**THE PROBLEM**
Output the lines below as a JSON list of strings, one string per line and no blank lines. Begin at the line that contains "scientific name: Astragalus kahiricus" and stop after the line that contains "collectors: M. Dehesa".

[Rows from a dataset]
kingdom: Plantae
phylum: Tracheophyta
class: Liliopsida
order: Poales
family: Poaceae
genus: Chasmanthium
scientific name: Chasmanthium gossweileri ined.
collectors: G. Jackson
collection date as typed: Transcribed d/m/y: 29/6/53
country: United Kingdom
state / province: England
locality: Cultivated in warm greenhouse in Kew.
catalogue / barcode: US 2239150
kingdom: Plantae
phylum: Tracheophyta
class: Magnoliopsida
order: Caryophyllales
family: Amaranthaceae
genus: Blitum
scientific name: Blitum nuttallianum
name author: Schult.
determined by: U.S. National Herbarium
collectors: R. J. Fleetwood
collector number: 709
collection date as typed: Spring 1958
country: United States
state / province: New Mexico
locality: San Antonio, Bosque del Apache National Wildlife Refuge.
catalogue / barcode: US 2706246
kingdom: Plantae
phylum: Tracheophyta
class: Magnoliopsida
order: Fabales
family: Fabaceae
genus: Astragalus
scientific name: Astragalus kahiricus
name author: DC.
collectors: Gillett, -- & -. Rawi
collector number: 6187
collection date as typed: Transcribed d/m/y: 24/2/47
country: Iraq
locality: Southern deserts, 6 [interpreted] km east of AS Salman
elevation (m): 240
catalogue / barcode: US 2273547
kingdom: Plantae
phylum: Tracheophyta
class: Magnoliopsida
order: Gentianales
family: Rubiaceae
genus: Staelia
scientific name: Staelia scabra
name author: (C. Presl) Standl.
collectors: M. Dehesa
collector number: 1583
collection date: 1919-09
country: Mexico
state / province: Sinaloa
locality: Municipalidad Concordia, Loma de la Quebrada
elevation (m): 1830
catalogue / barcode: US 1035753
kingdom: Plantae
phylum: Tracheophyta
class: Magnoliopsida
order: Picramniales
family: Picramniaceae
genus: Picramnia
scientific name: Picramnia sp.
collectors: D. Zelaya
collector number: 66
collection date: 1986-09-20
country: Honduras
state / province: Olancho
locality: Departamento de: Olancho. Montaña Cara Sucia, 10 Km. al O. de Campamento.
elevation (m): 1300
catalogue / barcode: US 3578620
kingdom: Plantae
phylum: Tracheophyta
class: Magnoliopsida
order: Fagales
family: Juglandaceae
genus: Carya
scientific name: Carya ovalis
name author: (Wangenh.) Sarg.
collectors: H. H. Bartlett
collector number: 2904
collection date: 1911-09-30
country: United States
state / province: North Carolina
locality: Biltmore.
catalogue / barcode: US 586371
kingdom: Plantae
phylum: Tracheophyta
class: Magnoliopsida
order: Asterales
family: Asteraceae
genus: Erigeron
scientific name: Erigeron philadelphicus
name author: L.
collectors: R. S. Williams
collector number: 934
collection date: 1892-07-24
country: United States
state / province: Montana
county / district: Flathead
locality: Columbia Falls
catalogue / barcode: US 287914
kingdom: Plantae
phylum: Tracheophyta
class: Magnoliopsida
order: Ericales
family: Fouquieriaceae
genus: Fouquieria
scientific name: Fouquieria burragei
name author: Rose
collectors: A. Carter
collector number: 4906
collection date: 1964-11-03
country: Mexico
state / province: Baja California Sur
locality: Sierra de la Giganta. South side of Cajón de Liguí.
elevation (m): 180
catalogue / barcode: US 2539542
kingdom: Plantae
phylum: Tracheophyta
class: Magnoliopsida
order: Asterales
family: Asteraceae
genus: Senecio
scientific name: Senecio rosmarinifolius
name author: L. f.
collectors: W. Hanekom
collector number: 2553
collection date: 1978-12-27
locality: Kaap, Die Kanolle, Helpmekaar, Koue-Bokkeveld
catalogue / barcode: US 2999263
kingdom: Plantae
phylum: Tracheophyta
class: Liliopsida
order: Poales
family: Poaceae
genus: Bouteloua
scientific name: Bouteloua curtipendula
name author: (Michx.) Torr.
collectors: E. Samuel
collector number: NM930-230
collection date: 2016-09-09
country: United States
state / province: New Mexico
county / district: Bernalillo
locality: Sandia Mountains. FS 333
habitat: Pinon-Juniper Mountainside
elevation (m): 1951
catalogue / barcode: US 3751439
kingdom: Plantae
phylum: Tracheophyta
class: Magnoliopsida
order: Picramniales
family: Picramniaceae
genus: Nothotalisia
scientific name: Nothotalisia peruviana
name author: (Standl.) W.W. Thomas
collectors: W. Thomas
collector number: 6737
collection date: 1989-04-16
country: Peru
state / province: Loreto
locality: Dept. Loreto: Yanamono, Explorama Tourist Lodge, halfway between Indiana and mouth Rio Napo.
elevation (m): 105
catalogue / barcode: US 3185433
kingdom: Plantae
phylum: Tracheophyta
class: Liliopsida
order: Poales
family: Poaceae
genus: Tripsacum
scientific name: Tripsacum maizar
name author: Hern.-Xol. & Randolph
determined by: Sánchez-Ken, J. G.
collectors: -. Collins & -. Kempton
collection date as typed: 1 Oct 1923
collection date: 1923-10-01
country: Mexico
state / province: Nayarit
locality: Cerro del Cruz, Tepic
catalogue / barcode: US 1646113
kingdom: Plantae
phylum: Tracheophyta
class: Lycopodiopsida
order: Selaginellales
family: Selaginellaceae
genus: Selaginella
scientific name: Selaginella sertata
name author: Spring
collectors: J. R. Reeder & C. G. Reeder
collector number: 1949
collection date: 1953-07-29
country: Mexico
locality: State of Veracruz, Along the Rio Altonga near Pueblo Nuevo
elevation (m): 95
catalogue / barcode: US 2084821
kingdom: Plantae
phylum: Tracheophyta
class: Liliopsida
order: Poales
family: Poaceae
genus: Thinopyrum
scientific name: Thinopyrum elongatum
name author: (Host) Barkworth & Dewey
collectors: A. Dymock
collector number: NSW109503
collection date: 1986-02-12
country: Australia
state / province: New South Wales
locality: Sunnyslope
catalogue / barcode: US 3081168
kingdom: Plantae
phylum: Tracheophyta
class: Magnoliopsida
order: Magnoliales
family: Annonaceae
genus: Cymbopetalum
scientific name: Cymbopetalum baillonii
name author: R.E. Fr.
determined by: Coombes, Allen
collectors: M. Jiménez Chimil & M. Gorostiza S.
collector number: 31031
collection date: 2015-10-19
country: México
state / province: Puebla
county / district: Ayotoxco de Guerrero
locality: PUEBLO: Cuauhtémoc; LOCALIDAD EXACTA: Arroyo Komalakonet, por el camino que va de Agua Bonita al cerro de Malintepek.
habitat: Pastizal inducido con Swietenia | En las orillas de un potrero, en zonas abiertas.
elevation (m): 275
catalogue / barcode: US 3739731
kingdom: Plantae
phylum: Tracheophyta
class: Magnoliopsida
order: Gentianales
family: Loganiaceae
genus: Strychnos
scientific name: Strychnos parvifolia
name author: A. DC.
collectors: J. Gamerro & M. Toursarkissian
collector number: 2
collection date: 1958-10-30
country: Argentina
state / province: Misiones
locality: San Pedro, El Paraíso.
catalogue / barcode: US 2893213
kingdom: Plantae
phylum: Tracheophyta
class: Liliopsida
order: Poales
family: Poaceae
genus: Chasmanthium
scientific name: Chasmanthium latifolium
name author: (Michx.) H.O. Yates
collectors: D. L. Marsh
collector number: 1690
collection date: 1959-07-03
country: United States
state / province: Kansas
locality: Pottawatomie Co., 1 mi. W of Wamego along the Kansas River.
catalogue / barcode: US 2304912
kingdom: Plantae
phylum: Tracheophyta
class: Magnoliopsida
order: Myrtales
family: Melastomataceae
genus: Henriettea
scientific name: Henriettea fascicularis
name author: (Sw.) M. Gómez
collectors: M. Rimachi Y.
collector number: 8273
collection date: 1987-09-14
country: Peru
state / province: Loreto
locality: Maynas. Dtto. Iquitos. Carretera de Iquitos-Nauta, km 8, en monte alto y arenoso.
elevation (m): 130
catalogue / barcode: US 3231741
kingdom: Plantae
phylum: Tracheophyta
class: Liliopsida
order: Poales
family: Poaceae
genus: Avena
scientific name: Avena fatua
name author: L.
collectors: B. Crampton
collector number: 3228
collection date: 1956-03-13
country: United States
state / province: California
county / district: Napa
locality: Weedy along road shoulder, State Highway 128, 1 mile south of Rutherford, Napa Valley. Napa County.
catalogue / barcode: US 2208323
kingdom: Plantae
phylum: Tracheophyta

**SOLUTION TO THE EXERCISE**
[
  "scientific name: Astragalus kahiricus",
  "name author: DC.",
  "collectors: Gillett, -- & -. Rawi",
  "collector number: 6187",
  "collection date as typed: Transcribed d/m/y: 24/2/47",
  "country: Iraq",
  "locality: Southern deserts, 6 [interpreted] km east of AS Salman",
  "elevation (m): 240",
  "catalogue / barcode: US 2273547",
  "kingdom: Plantae",
  "phylum: Tracheophyta",
  "class: Magnoliopsida",
  "order: Gentianales",
  "family: Rubiaceae",
  "genus: Staelia",
  "scientific name: Staelia scabra",
  "name author: (C. Presl) Standl.",
  "collectors: M. Dehesa"
]